» 原文展示
•••

1.2.3 pGEX4T1CRLF3融合表達載體的構建 以本室構建的pCMVmycCRLF3質(zhì)粒為模板， 根據(jù)已測得的CRLF3的全長序列設計引物， 進行PCR擴增。上游引物序列為5′TATA GGATCC ATG GAG CTG GAG CCT GAG CT3′， 其中導人BamH I酶切位點; 下游引物序列為5′TATA CTCGAG CTA AAA CAC TAA CAC TTT CC3′， 其中導人Xho I酶切位點。PCR產(chǎn)物經(jīng)10 g/L的瓊脂糖凝膠電泳回收， BamH I和Xho I酶切pGEX4T1載體和PCR產(chǎn)物， T4連接酶連接， 轉化DH5α感受態(tài)細胞。挑取單個克隆于5 mL LB(Amp+)培養(yǎng)液中培養(yǎng)過夜， 提取重組質(zhì)粒， BamH I/Xho I酶切鑒定， 陽性克隆提交上海英俊生物技術公司進行測序分析。

1.2.4 GSTCRLF3融合蛋白的誘導表達和純化 將序列正確的重組表達質(zhì)粒pGEX4T1CRLF3轉化宿主菌BL21（DE3）， 挑選5個單個菌落分別接種到5 mL LB（Amp＋）管中， 與37℃劇烈搖動培養(yǎng)過夜。每個菌落的培養(yǎng)物按1/100的比例接種到2個新鮮LB（Amp＋）管中， 37℃劇烈搖動培養(yǎng)4 h， A550達到0.6～0.8后， 向其中一管中加入終濃度為1 mmol/L IPTG， 另一管為未誘導的對照菌， 30℃繼續(xù)培養(yǎng)3～4 h。離心收集培養(yǎng)液各1 mL， 菌體沉淀以100 μL PBS重懸， 取10 μL樣品進行120 g/L SDSPAGE電泳， 考馬斯亮藍染色。以空載體轉化的大腸桿菌BL21(DE3)作為陰性對照， 檢測蛋白表達情況， 選出蛋白表達量高的菌落做種子。

1.2.5 融合蛋白的大量表達和純化 選取融合蛋白表達量高的種子菌， 以終濃度為1 mmol/L IPTG大量誘導菌液500 mL， 離心收集菌體， 1×PBS(pH7.4)懸浮菌體， 冰浴條件下超聲破裂菌體， 4℃、 120000 r/min離心30 min， 取少量上清和沉淀， 進行SDSPAGE檢測， 分析蛋白質(zhì)在胞內(nèi)表達形式。確定目的蛋白以可溶性形式存在后， 取超聲上清過裝有500 μL Glutathione Sepharose 4B凝膠的純化柱， 以1 L的PBS淋洗， 去除雜蛋白， 最后用1倍柱體積的GST洗脫緩沖液 (50 mmol/L TrisHC1 pH8.0， 10 mmol/L還原型谷胱甘肽)洗脫目的蛋白。

1.2.6 Western blot鑒定融合蛋白 取純化的蛋白進行120 g/L丙烯酰胺凝膠電泳， 電轉移至硝酸纖維素膜上， 50 g/L脫脂奶粉4℃封閉過夜。加入GST抗體（1∶2500）室溫孵育2 h， TBST充分洗滌， 加入辣根過氧化物酶（HRP）標記的二抗（1∶5000）， 室溫孵育1 h， TBST充分洗滌， ECL顯影。

•••

» 数据摘录
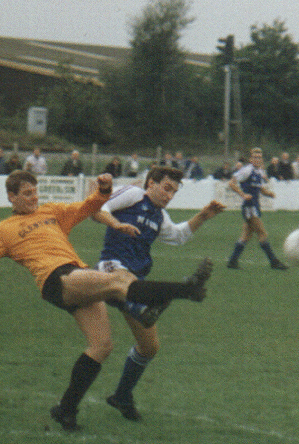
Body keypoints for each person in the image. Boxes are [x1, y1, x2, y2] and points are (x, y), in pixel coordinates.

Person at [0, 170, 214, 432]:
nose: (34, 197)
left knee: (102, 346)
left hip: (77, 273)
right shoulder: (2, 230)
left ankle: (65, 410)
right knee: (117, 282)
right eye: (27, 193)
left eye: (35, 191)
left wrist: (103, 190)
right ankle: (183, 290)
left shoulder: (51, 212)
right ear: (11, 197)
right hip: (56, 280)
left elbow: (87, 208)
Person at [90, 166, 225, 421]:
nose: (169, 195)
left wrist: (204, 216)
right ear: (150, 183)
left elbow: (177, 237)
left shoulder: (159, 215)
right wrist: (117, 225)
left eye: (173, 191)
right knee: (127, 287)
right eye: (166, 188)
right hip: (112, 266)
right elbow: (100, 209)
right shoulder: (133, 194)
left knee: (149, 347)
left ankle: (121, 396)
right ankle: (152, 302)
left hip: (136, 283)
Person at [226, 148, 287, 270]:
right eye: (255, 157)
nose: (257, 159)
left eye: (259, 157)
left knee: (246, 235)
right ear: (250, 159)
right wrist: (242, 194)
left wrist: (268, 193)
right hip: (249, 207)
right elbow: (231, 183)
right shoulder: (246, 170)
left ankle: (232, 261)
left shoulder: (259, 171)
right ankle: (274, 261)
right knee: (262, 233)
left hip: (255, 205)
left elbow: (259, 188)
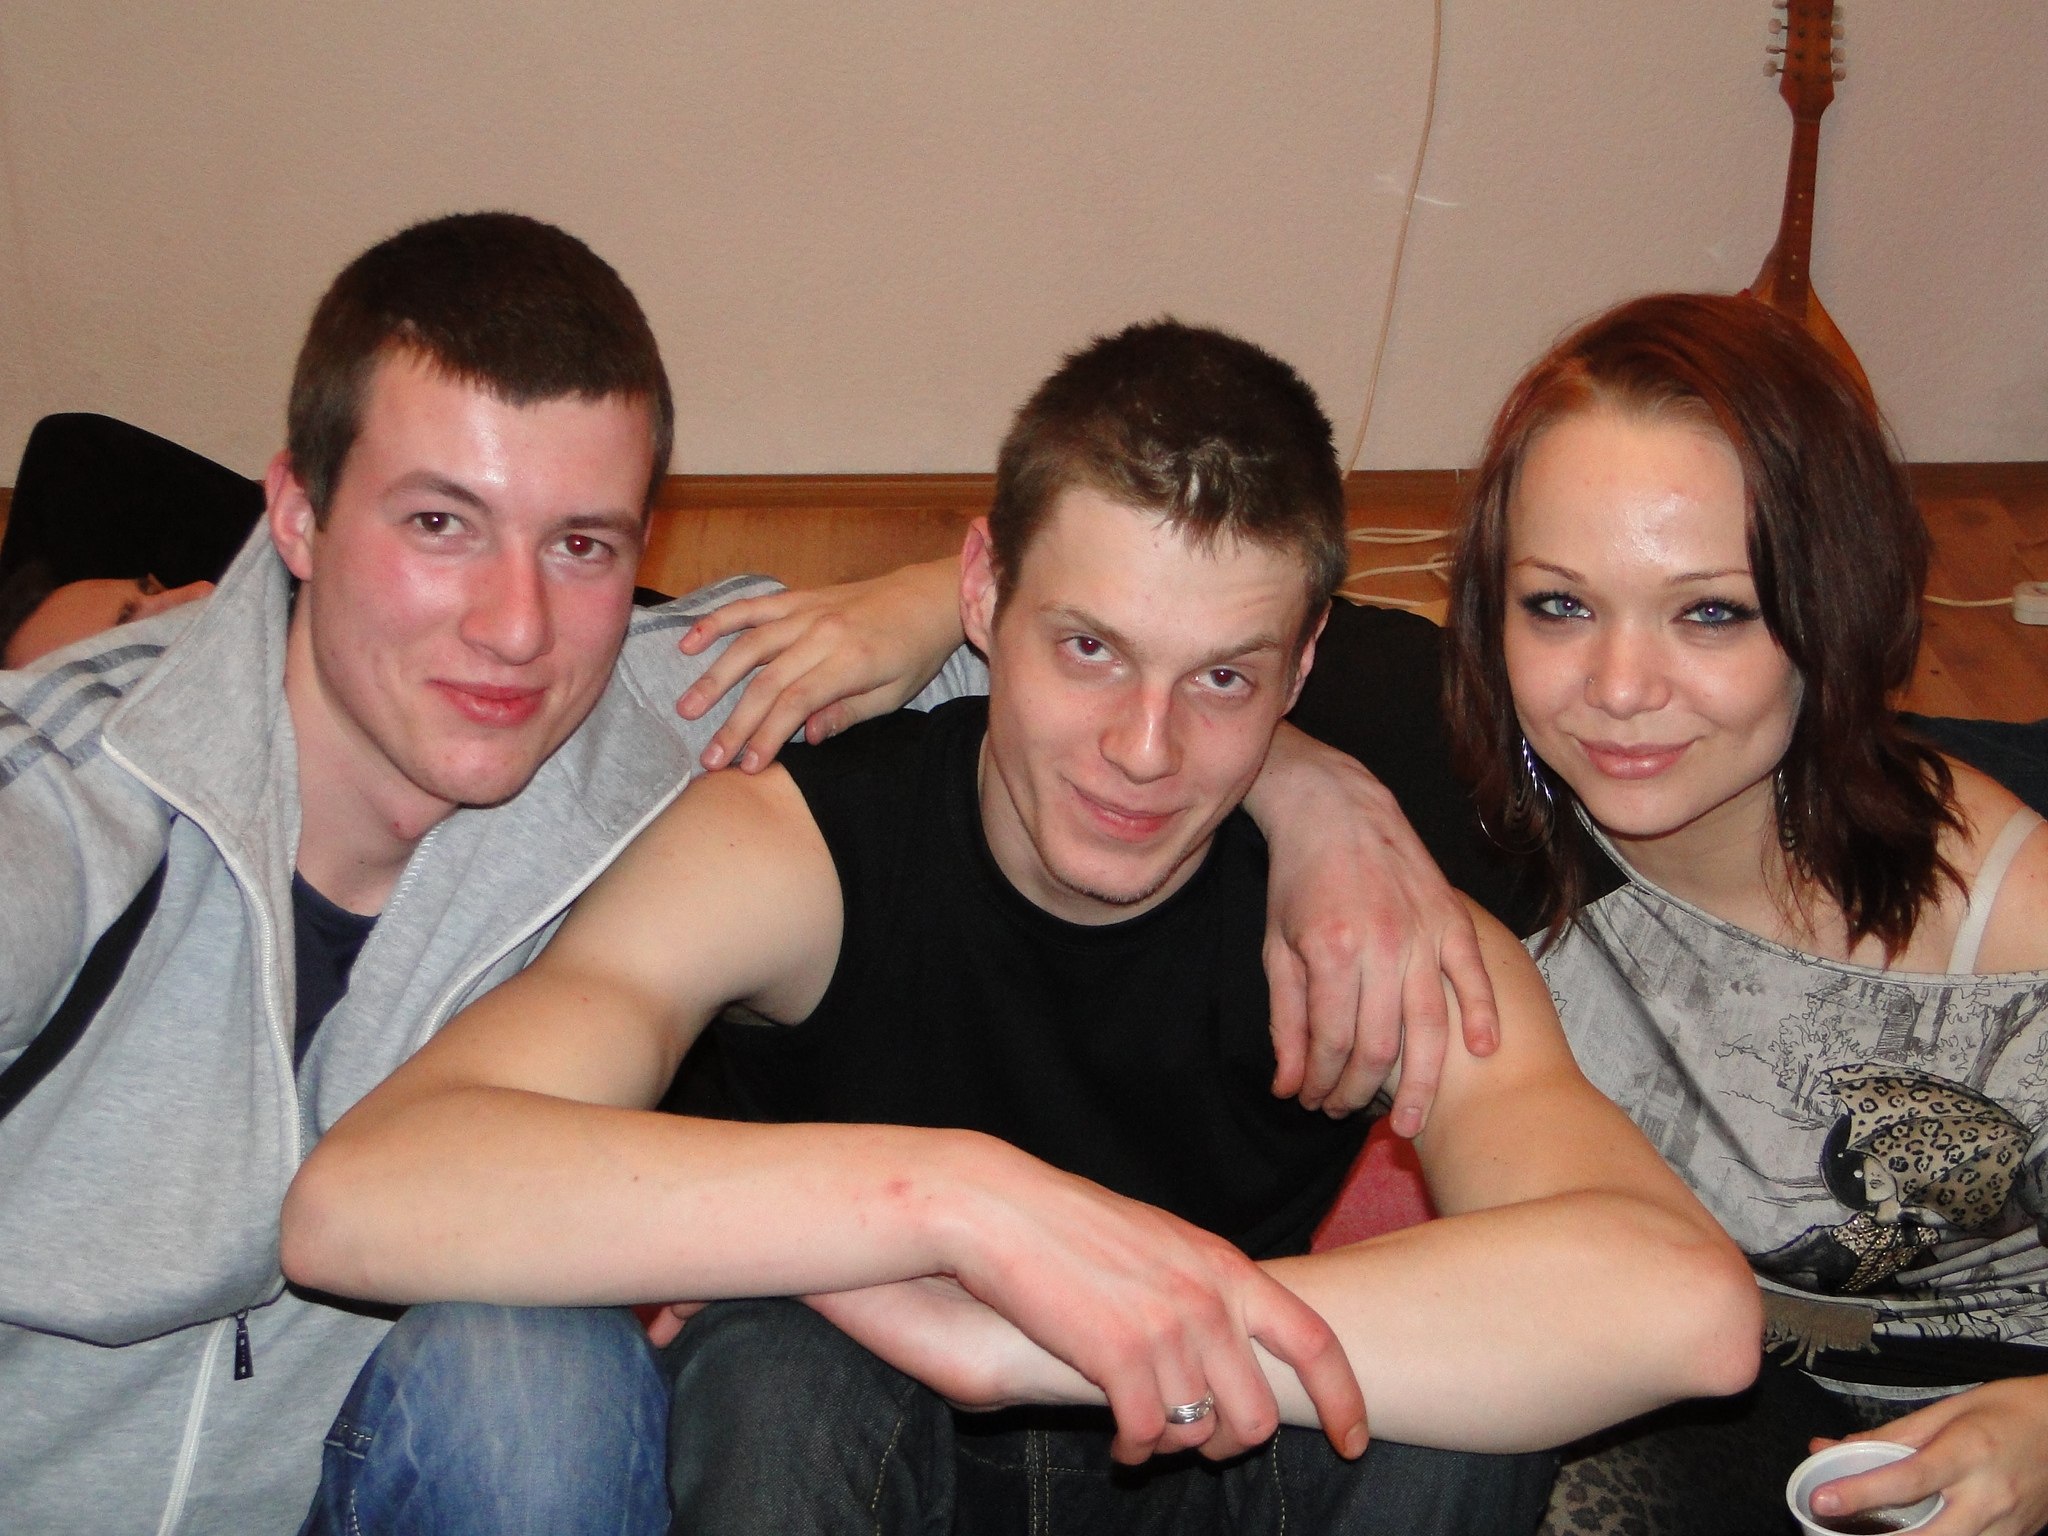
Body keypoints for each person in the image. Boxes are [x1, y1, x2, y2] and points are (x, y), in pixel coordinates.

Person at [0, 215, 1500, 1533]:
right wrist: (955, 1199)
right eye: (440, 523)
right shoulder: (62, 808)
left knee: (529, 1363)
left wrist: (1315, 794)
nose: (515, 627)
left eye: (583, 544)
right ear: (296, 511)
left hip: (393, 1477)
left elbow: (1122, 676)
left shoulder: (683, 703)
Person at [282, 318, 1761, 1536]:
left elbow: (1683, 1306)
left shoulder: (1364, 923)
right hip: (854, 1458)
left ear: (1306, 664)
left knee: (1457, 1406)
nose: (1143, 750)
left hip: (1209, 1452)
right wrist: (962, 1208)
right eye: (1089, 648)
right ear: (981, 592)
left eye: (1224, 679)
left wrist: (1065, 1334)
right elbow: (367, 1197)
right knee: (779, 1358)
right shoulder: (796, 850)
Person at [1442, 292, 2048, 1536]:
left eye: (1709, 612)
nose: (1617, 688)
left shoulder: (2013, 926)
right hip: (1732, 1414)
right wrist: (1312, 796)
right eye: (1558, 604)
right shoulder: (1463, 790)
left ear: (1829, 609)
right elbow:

•••

» 任务要求
• A. 在这段关于融合蛋白制备的实验方法文字中，上游引物里导入的是哪种酶切位点？
• B. 请接着这段关于融合蛋白制备的实验方法文字往下续写。

» 参考答案
• A. 上游引物中导入的是BamH I酶切位点。

• B.
2 結果

2.1 共聚焦顯微鏡觀察結果 采用共聚焦顯微鏡觀察CRLF3蛋白在293T細胞中的表達及分布。以轉染pCMVmyc空載體的293T細胞為本底對照， 40倍物鏡下觀察可見CRLF3在真核細胞中高效表達。油鏡下觀察可見瞬時轉染24h后的CRLF3均勻分布在胞質(zhì)中; 瞬時轉染48 h后的CRLF3分布在細胞質(zhì)和細胞膜上（圖1）。

圖1 轉染24 h和48 h后免疫熒光染色（略）

Fig 1 Immunostaining of CRLF3 on 293T cell transfecting pCMVmycCRLF3 after 24 h and 48 h(×1000)

A: Antimyc after 24 h; B: DAPI; C: Merged; D: Antimyc after 48 h; E: DAPI; F: Merged.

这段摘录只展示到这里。